Slowly, Emma became happier and more confident and the entries became lighter.
She recalled: “At first it was really difficult to share my feelings on paper. But as I started to feel better I would enjoy writing silly stuff for Mum to read, like ‘My hair is touching my knees – will you cut it?’ – or just ‘I love you Mummy.’”
Inspired by these scribbled exchanges, Emma started writing a book about her experiences with the idea it might help other children deal with parental cancer.

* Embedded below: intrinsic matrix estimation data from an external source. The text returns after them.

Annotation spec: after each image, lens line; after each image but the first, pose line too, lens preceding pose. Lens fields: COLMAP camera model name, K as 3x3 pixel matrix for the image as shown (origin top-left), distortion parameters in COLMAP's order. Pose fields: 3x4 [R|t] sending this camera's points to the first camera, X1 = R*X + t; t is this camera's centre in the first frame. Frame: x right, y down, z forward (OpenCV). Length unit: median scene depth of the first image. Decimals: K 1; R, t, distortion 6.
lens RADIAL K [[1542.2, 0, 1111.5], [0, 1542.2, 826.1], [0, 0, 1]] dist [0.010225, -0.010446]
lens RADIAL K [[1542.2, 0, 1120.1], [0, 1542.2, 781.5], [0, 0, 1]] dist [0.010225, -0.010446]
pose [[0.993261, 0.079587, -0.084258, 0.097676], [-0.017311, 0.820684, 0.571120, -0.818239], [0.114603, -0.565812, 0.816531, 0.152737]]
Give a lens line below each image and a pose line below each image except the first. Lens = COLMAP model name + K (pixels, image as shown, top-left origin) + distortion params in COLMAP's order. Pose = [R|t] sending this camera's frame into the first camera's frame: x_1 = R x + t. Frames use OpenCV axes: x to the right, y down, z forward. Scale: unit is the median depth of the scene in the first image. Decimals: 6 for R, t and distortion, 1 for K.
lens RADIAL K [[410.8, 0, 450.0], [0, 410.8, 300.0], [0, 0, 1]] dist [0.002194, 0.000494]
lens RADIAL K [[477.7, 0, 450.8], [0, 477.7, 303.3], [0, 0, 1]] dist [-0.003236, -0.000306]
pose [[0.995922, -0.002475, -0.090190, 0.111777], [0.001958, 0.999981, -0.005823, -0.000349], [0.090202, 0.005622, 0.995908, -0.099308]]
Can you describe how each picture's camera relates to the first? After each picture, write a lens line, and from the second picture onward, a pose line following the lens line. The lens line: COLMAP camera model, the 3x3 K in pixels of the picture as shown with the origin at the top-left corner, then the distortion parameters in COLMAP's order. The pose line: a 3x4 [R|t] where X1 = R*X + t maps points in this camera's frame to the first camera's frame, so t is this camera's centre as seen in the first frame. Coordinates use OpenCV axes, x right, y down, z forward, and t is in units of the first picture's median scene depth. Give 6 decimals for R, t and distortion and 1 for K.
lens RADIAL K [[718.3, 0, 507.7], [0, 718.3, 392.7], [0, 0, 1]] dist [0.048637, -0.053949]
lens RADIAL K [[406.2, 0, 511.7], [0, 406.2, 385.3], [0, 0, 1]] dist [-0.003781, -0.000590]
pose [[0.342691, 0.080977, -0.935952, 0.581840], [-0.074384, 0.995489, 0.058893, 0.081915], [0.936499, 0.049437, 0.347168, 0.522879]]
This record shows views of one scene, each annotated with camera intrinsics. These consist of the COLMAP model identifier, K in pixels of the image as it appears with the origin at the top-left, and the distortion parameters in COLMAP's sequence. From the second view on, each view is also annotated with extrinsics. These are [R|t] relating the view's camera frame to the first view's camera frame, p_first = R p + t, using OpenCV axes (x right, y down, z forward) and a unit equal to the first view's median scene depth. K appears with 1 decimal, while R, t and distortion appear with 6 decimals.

Eek! My Mum Has Breast Cancer came out last August and copies are available in every library in Scotland.
The book is given free to children who have parents with cancer, and there are plans to make the book available in all NHS hospitals.
Emma found out last week she will receive a Princess Diana Award, and now plans to release a series of books covering other types of cancer.
Rosie, who recently got married to Scott, 45, said: “Now I’m cancer-free and Emma is the happy girl she was before my diagnosis. I still feel guilty that I didn’t spot her unhappiness but I’m optimistic we now have the tools to nip future problems in the bud.”
Emma, now 14, said: “The experience has definitely made us stronger and closer as a family. I can’t believe how much good has come from such a horrible situation. I can’t wait to see what the next chapter holds for me.”